The football history over at Muskegon Catholic, though getting off to a hot start in the 1950s before cooling considerably in the 60s, really started to heat up when Roger Chiaverini (for reasons I still don’t really understand) left Muskegon, where he had coached  from 1964-70, to take over the program at Catholic.

His undefeated 1974 Catholic team won the mythical Class B state title and Chiaverini was named the AP Coach of the Year.

After Chev left Catholic for West Ottawa, one of his assistants, Pete Kutches, took over MCC in 1980, leading the Crusaders to three straight state title games, and two state titles, in four years. Kutches went on to coach at Reeths-Puffer (yep, state title winners in 1992), while longtime Catholic assistant coach Ken Diamond (who took over at MCC just as the famed LMAC was breaking up) led the team for two years before taking his talents to Montague – where Diamond coached current Montague head coach Pat Collins in the 1992 state title game.

Coach Collins has two state titles, 2008 and 2009, under his belt.

Dean Jewett, another of Kutches’ assistants, led Catholic to the 1986 title game before leaving to coach Mona Shores, eventually returning to MCC to assist Mike Holmes, another Catholic assistant throughout the 1980s, before leaving again to assist his son, Kyle, at Reeths-Puffer.

Kyle Jewett played football at Catholic, helping to lead the 2000 team to a Class C state title.

Are you starting to see the connection?

Because the connections don’t end there…

Dig this: No less than four current Muskegon/Muskegon Catholic coaches played football together under Holmes (and longtime assistant coach Mike Ribecky), and one other was an assistant coach on those teams.

There’s Muskegon assistant coach Justin Ego and first-year Muskegon Catholic head coach Steve Czerwon:  The two were captains on Catholic’s 1994 squad, with Ego earning All-State honors.

One year before that, current MCC assistant coach Scott Fodrocy was a captain, and an all-stater on the Crusaders’ 1993 squad – he also started, as a sophomore, on the 1991 undefeated state title team.

And current Muskegon assistant coach Matt Bolles was a MCC captain, and an all-stater,  on MCC’s ’95 title team.

Oh, and Muskegon’s current head coach, Shane Fairfield, was an assistant at MCC when all four now-coaches donned the Crusaders’ gold domes.

Fairfield, of course, also played at Catholic, earning All-State honors in 1987, while also playing on that 1986 MCC state runner-up squad.

Still more connections: Muskegon Catholic’s head JV coach Chris Martinez played on Catholic’s 1990 state title team, while Kolin Convertini, an assistant on Czerwon’s varsity staff, played with Fairfield and earned All-State honors himself in 1989.

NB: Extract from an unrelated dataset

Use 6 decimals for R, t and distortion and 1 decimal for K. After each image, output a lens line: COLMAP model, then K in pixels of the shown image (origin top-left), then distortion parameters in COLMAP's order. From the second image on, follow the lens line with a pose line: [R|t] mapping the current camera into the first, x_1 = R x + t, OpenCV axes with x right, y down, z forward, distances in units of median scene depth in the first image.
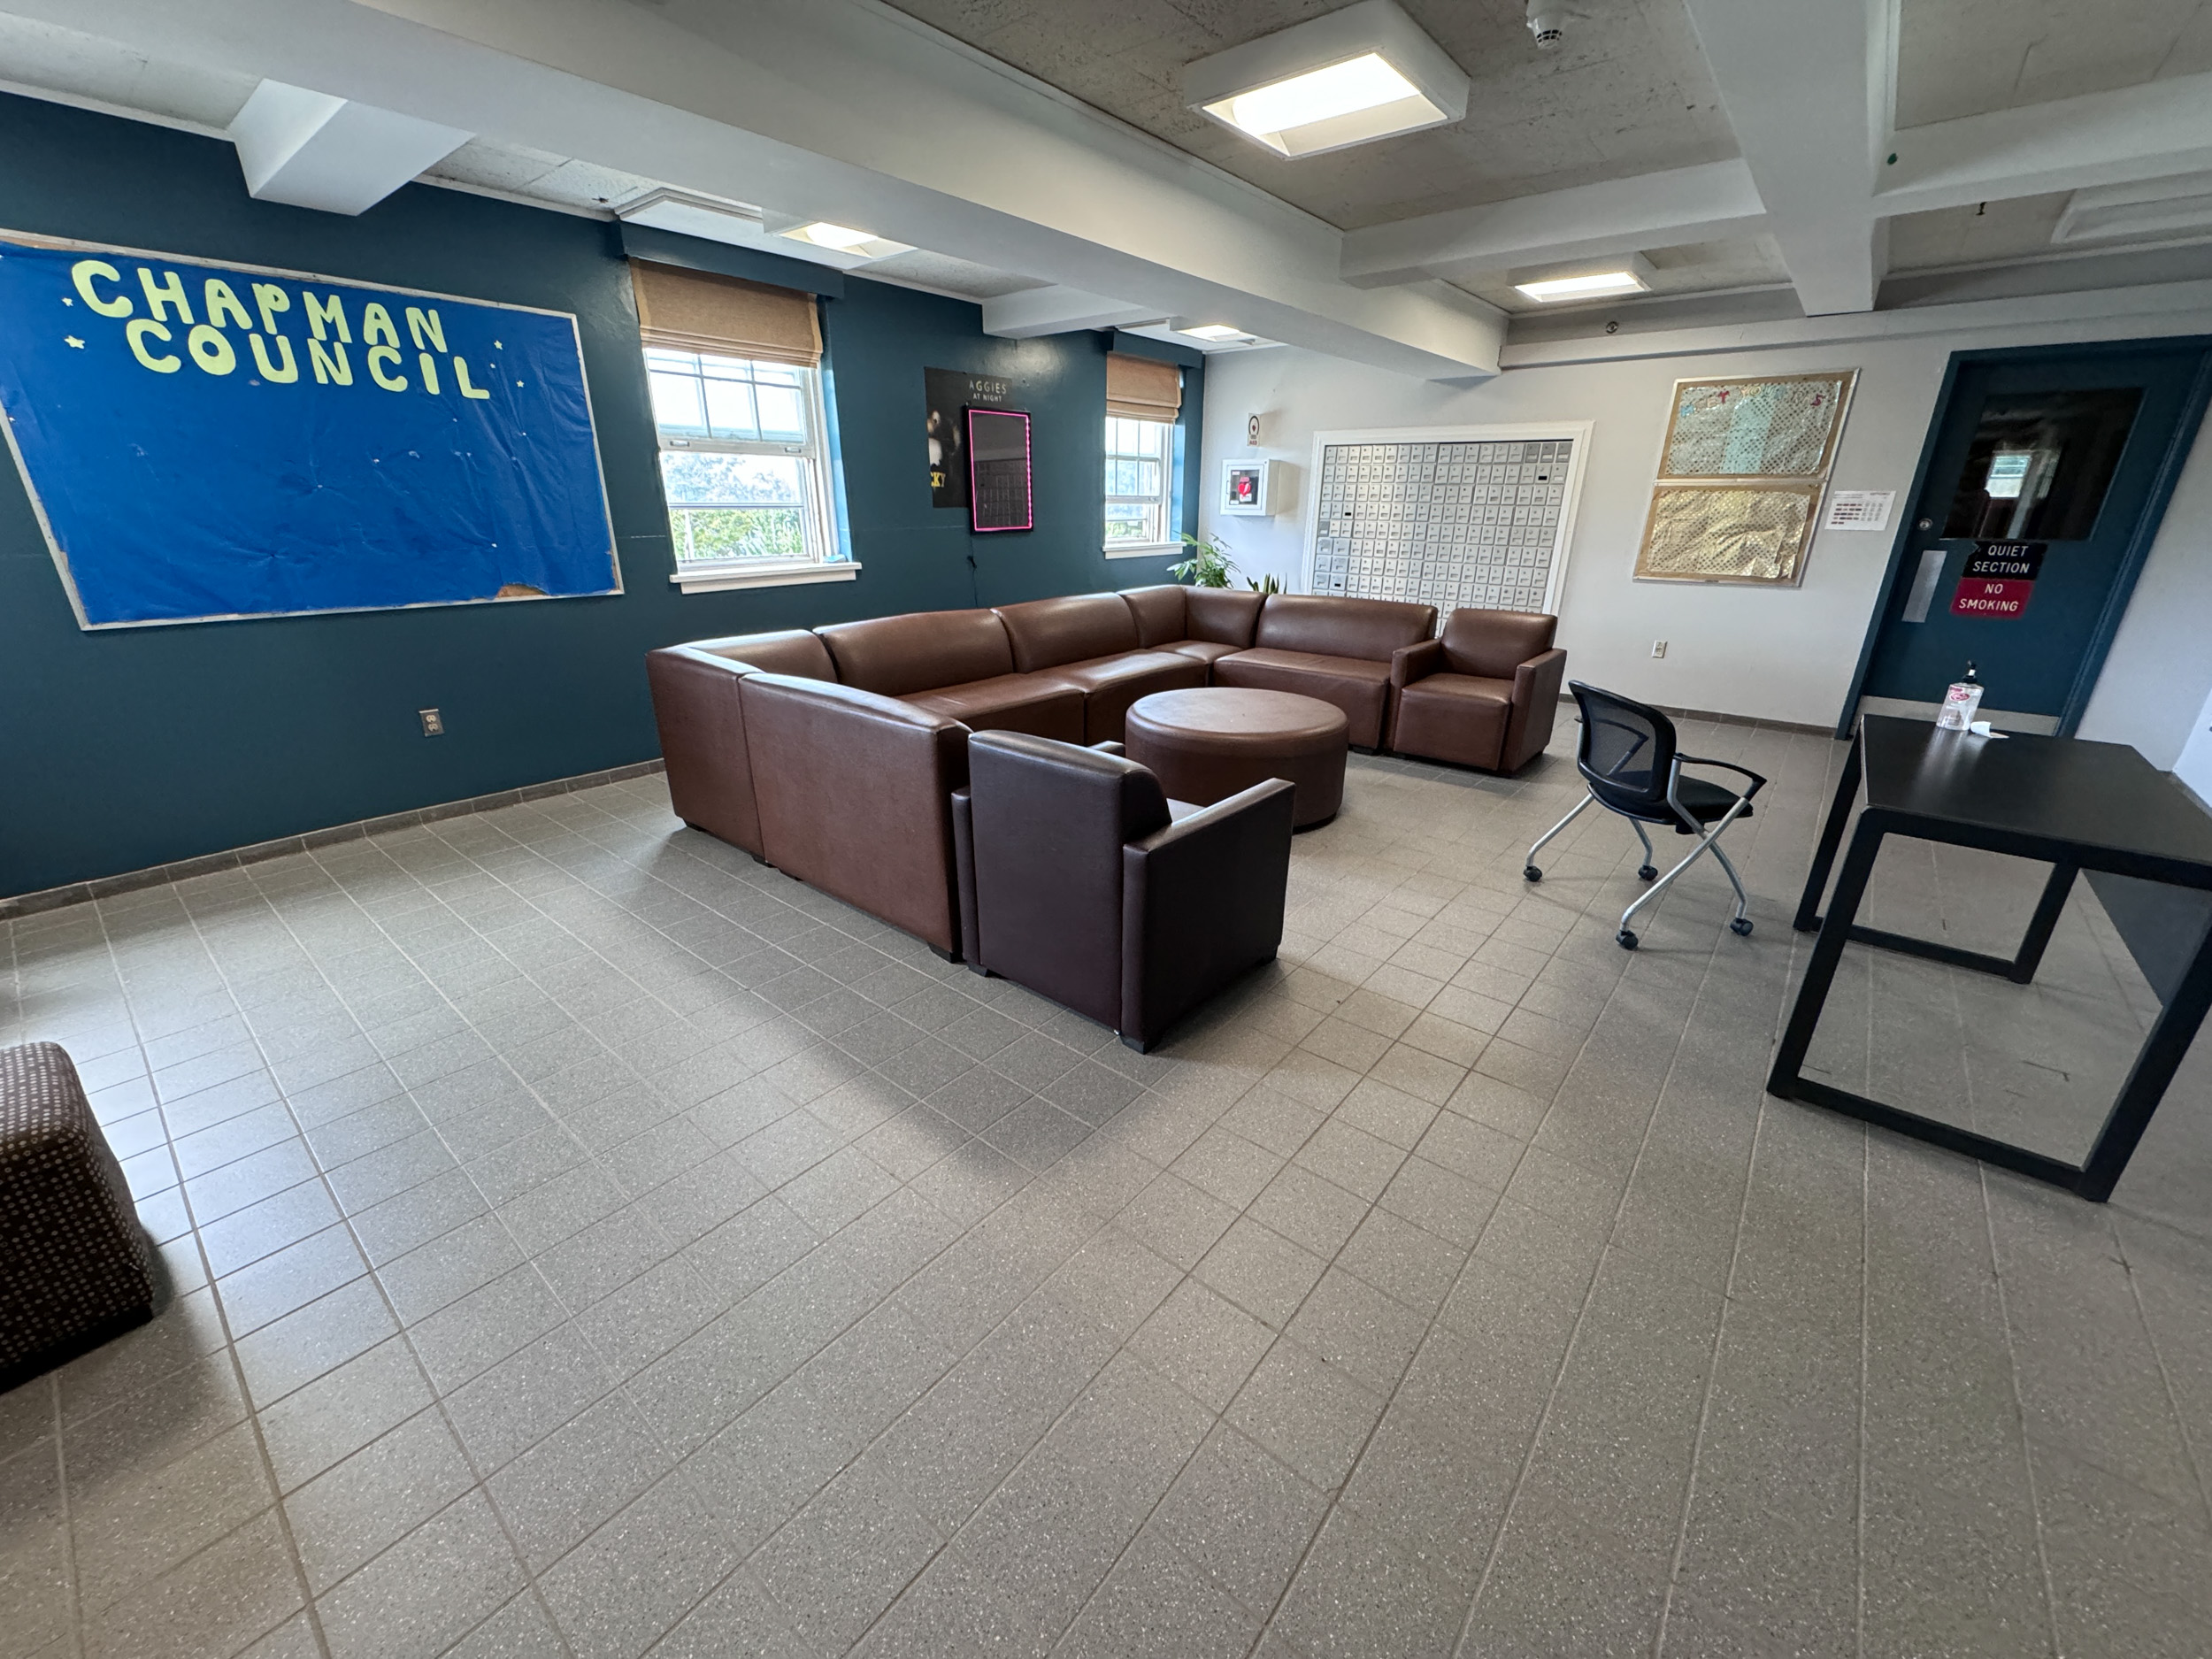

“I think it comes down to a bunch of guys who all love football,” said Czerwon. “This is where our roots are, so it’s great that we are all still really good friends.”

“I’m so proud of what Steve has accomplished over there,” Fairfield told LSJ’s Tom Kendra on Kendra’s Saturday morning football show following the state title games, going on to declare, with obvious levity, that he’s open to discussing with Czerwon filling next year’s season-opening game with MCC.

But the two teams needn’t meet (again) on the gridiron to make the two football programs, the City of Muskegon’s only two high school football programs, forever intertwined.

History has already done a good job of that.